**Study text**:
——————

This structure stores the path of each node related to other nodes inside of it. You can see it in the image below

Sample queries

(Below are some sample queries, the rest is in the attachments)

Select a tree

SET @parentPath = '/1'; -- Replace with the path of the parent node
-- Retrieve the subtree under the specified parent node  
SELECT node_id, node_name, path  
FROM PathEnumerationTree  
WHERE path LIKE CONCAT(@parentPath, '%')  
ORDER BY path;

Insert a node

-- Define the values for the new node
SET @newNodeId = 14; -- Replace with the desired node_id for the new node
SET @newNodeName = 'New Department'; -- Replace with the desired name for the new node
SET @parentNodePath = '/1/2/'; -- Replace with the path of the parent node
 
-- Generate the path for the new node
SET @newNodePath = CONCAT(@parentNodePath, @newNodeId, '/');
 
-- Insert the new node into the PathEnumerationTree table
INSERT INTO PathEnumerationTree (node_id, node_name, path)
VALUES (@newNodeId, @newNodeName, @newNodePath);

Change the path of a node

-- Specify the node_id of the node you want to move
SET @nodeIdToMove = 8; -- Replace with the node_id you want to move
 
-- Specify the new parent node's path
SET @newParentNodePath = '/1/3/'; -- Replace with the path of the new parent node
 
-- Retrieve the current node's path
SELECT path INTO @currentNodePath
FROM PathEnumerationTree
WHERE node_id = @nodeIdToMove;
 
-- Calculate the new path for the node
SET @newNodePath = CONCAT(@newParentNodePath, @nodeIdToMove, '/');
 
-- Update the node's path
UPDATE PathEnumerationTree
SET path = REPLACE(path, @currentNodePath, @newNodePath)

——————

**Source material**:
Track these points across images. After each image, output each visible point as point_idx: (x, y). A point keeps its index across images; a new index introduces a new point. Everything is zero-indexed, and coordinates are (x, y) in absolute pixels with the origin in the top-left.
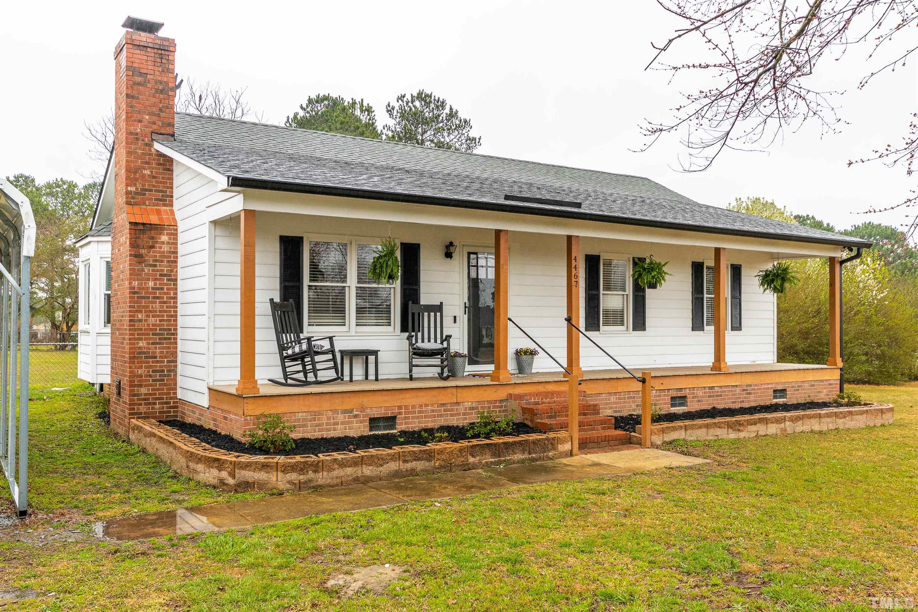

——————

**Task item A**:
Indicate whether each statement agrees with the path enumeration excerpt, answering yes or no and quoting the words that decide it: (i) the insert query gives the new node the name 'New Department'; (ii) the subtree query sorts its results by node_id; (iii) the query that moves a node sets the new parent path to '/1/3/'.
**Task item B**:
Transcribe the stretch of the path enumeration excerpt from "-- Generate the" through "(node_id, node_name, path)".
The material plays no part in the tasks.

**Answer box A**:
(i) Yes: "SET @newNodeName = 'New Department';"
(ii) No: "ORDER BY path;"
(iii) Yes: "SET @newParentNodePath = '/1/3/';"

**Answer box B**:
-- Generate the path for the new node
SET @newNodePath = CONCAT(@parentNodePath, @newNodeId, '/');
 
-- Insert the new node into the PathEnumerationTree table
INSERT INTO PathEnumerationTree (node_id, node_name, path)